Making HIV Testing a Private Affair
By Kristen Little, HIV/TB Research Advisor, PSI
How do we do a better job reaching those most affected by the HIV epidemic? PSI’s answer: bring HIV services closer to consumers. A key piece of this strategy is PSI’s new project leveraging the private sector to increase access to and uptake of HIV self-testing (HIVST) among populations at high risk of HIV infection in Kenya, including adolescents.
Launched in March 2017, the two-year $2 million-dollar grant from the Children’s Investment Fund Foundation (CIFF) is being implemented by PSI in partnership with in-country independent network member, Population Services Kenya. The project aims to demonstrate the potential of Kenya’s private sector to generate informed consumer demand for HIVST.

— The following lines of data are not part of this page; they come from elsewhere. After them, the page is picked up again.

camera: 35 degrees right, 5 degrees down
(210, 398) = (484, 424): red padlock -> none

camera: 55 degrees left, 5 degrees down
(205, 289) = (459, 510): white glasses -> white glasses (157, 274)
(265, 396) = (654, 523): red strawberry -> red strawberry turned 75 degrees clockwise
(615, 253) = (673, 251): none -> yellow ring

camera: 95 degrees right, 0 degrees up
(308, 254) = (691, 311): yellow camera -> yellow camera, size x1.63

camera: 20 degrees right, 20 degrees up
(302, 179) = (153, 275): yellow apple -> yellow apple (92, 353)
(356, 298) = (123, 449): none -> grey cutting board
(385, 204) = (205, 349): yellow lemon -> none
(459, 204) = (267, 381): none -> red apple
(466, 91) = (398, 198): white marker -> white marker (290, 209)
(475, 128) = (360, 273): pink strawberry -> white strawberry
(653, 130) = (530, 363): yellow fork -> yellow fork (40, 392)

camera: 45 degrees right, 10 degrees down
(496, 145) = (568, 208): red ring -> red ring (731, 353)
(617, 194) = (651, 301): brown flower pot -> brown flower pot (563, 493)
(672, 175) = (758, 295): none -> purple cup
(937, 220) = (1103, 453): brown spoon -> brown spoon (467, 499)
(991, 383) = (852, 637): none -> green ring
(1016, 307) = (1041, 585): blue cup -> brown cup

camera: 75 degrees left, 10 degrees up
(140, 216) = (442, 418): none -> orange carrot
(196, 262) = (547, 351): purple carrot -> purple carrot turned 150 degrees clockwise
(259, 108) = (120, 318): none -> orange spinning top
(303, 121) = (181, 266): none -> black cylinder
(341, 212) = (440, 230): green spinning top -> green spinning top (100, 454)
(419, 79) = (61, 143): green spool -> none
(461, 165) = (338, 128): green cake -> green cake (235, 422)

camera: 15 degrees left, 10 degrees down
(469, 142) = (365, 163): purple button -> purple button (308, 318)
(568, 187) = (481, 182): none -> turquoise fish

While HIV testing has traditionally been driven by the public sector, in many countries private providers represent a major and growing – if not preferred – source of health services. Engaging with and strengthening the private sector (e.g., private clinics, pharmacies, drug vendors) is essential to ensure greater access to innovations like HIVST.
Lucy Maikweki, PS Kenya’s director for HIV/TB, agrees: “The environment in Kenya is ripe for the roll-out of private sector HIVST. Implementation guidelines have been launched by the Ministry of Health to support HIVST scale-up, and there is a big focus on reducing stigma and discrimination, especially among youth, and increasing testing and treatment coverage.” HIV self-testing transcends many of the common barriers to HIV testing, such as fear of stigma and discrimination, lack of privacy, lack of time, and distance and cost of transportation to the nearest health facilities. To this end, the project will particularly target groups that have been historically hard to reach with conventional testing approaches, including adolescents, young women and adult men.
More than 80,000 HIV self-test kits will be distributed over the life of the project through 120 private sector pharmacies and small franchised health clinics in Nairobi and Mombasa counties. The kits will allow individuals to test themselves, at the time and location of their choosing, using an oral fluid- or blood-based rapid diagnostic test.
OraSure Technologies’ OraQuick HIV Self-Test and bioLytical Laboratories’ INSTI HIV Self Test – both registered with the Kenyan Pharmaceuticals and Poisons Board and the Kenyan Medical Laboratory Technicians and Technologists Board – were selected for the research to be conducted by this project. The first uses a simple oral fluid swab and provides results in 20 minutes, while the second is a blood-based test that gives results in under a minute.
This project will generate important insights into consumer preferences, willingness to pay for self-tests, demand creation approaches, and test operation and linkage support strategies for private sector HIVST. It will also explore subsidy levels and targeting required to generate demand among youth and adolescents, building upon the leadership of the National AIDS and STI Control Program (NASCOP) and the recent launch of national guidelines for HIV self-testing.
While HIV self-tests are available in several sub-Saharan African countries, this project is one of the first efforts to use private sector distribution of HIVST to reach public health goals. “There is a growing body of evidence on the acceptability and feasibility of HIV self-testing,” said Petra Stankard, PSI’s senior technical advisor for HIV/TB. “But most of the investment in HIVST so far has been largely public-sector focused. CIFF’s investment in private sector HIVST distribution is strategic, and promises to generate important and timely evidence for the field.”
Project findings will inform national guidelines and contribute to efforts by the Ministry of Health to ensure broad access to HIVST in Kenya. “We have an opportunity to meaningfully contribute to achieving the first of the 90-90-90 targets in Kenya,” concluded Joyce Wanderi, PS Kenya’s chief operating officer, referring to the UNAIDS goal of having 90% of people living with HIV knowing their status by 2020. “Private sector HIVST can help us to reach people that our other testing approaches haven’t.”